About FHYA
The Five Hundred Year Archive is a project of the NRF Chair in Archive and Public Culture, based in the History Department, University of Cape Town (www.apc.uct.ac.za).
It seeks to stimulate engagement with the neglected eras of the southern African past before the advent of European colonialism. Enquiry and research in this area is hampered by the absence of accessible archival material. Researchers can make use of materials found in museums and a variety of other places that are not regarded as "archives", but the material in these other places is often misidentified, undated, and misplaced. Much is fragmented and dispersed across the world. Some of it, like archaeological material, is difficult for non-archaeologists to gain access to. These are the kinds of challenges that the FHYA project addresses. It aims to develop and promote understandings of the archival possibilities of materials located both within and outside of institutions and to facilitate their engagement. The FHYA locates these materials, places them in the kind of archival framework that readies them for use in thinking about the remote past, augments the archival framework and then makes them accessible online.
Currently, the FHYA consists of two exemplar projects, the 500 Year Archive and EMANDULO. These exemplars or prototypes are designed to show what is possible. For the purposes of these exemplars, the FHYA selected a limited number of bodies of material pertinent to a small region (the southern Swaziland-KwaZulu-Natal region and adjacent areas) in a limited time period (the late independent period, from about 1750 to various points in the late nineteenth century). The exemplars deliberately draw material from diverse collection settings, covering a large range of disciplines and occurring in a variety of forms (amongst others, archaeology, botany, ethnology, ethnography, history, and oral memory). The different bodies of material were selected for the kinds of challenges and difficulties (amongst others, epistemological, discursive, political, practical, technical, financial and copyright) which they present to the establishment of a Five Hundred Year Archive.
The use of digital technology allows the FHYA to bring together scattered multimedia materials relevant to the five hundred-year period.

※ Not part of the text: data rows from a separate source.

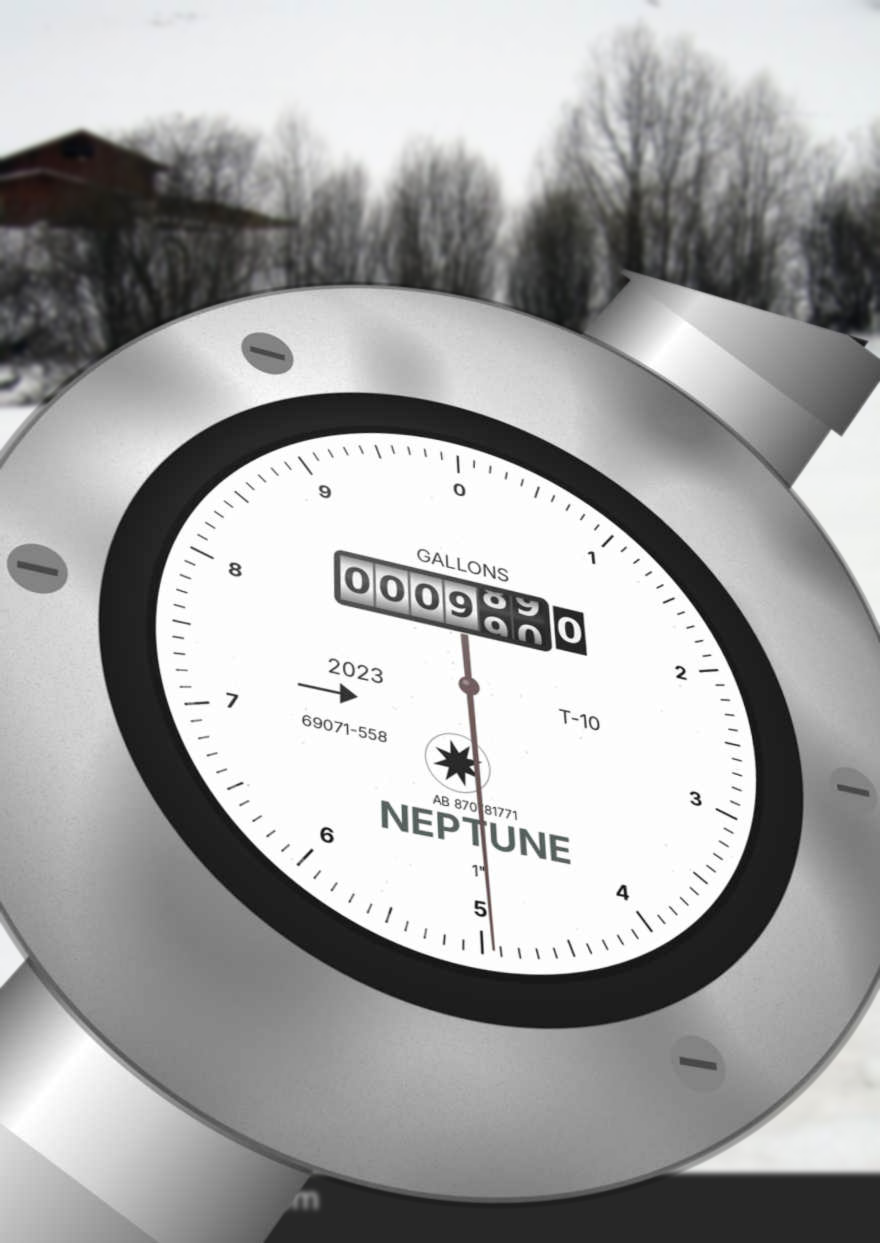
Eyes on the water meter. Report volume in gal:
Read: 9894.9 gal
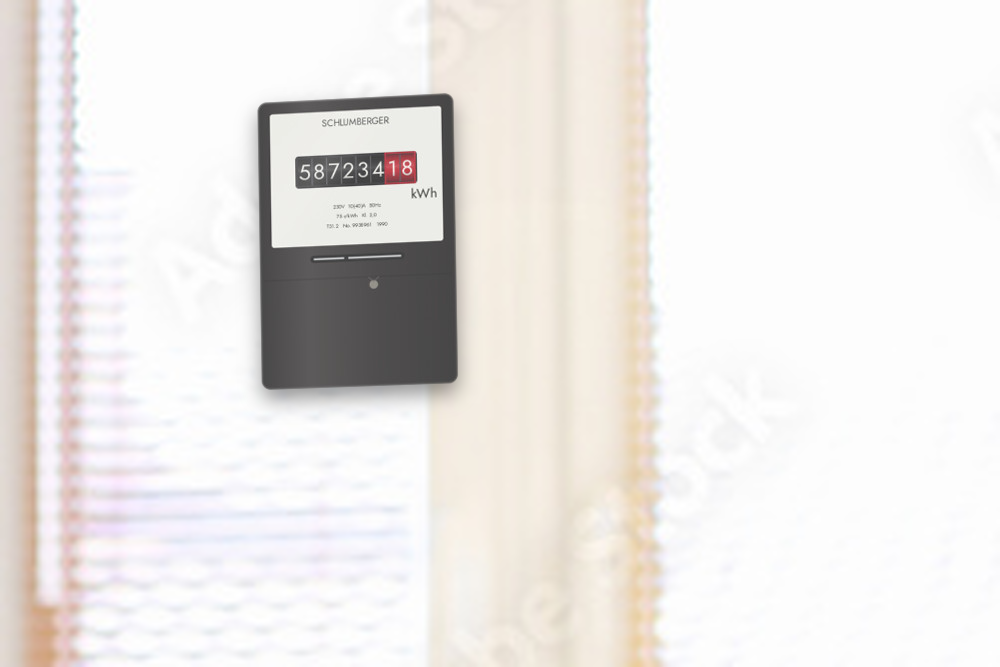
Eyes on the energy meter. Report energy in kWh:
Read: 587234.18 kWh
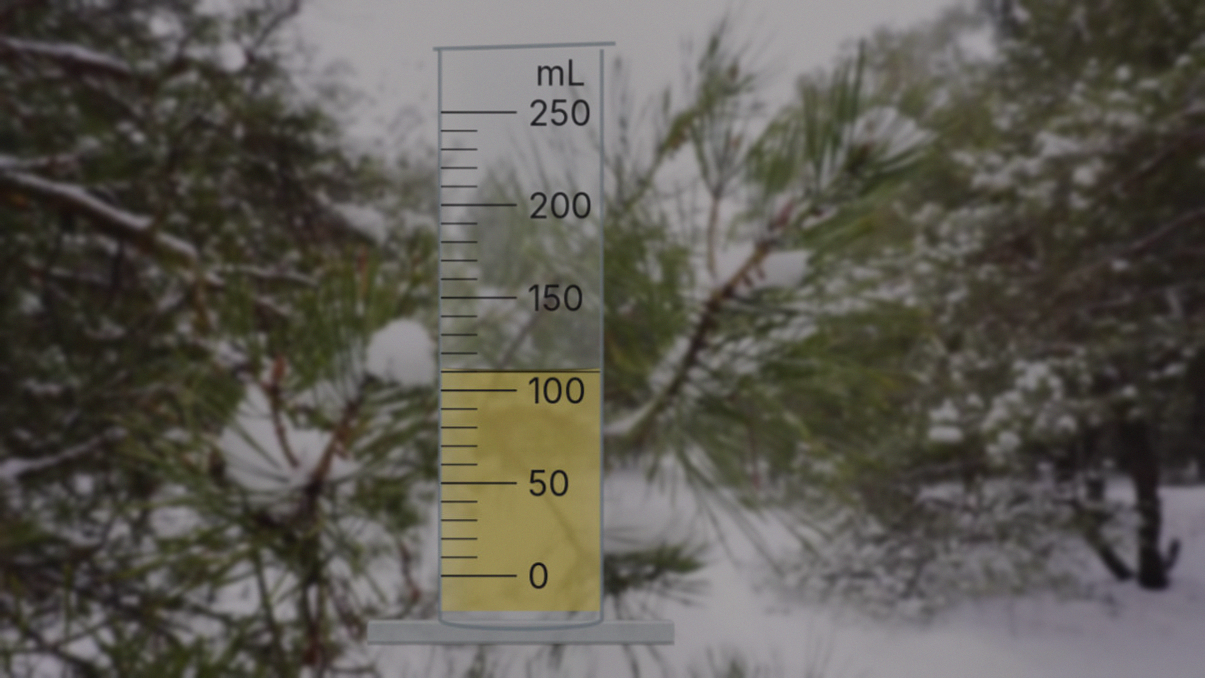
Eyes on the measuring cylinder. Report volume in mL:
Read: 110 mL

An immediate effect of this combination is the creation of archival “bulk” which is significant in the assertion of the presence of the archive in public life and in countering persistent ideas about the remote past as being without an archive. The "bulk" offers researchers a depth of available source material. A researcher interested in metals in the late independent era can enter a search term like "brass" and get results from, amongst other things, archaeological, ethnographic and art gallery collections, recorded oral accounts, early travellers' accounts, private research collections, and praise poetry, as well as research papers and information about the exhibition of brass items. The Archive and Public Culture Research Initiative which is responsible for the FHYA is using these prototypes to advocate for the extension of its content to cover more of what is available in the KwaZulu-Natal-Swaziland region, and to stimulate interest in its application across the whole southern African region, as well as to encourage institutions to make their holdings more accessible to researchers and the interested public.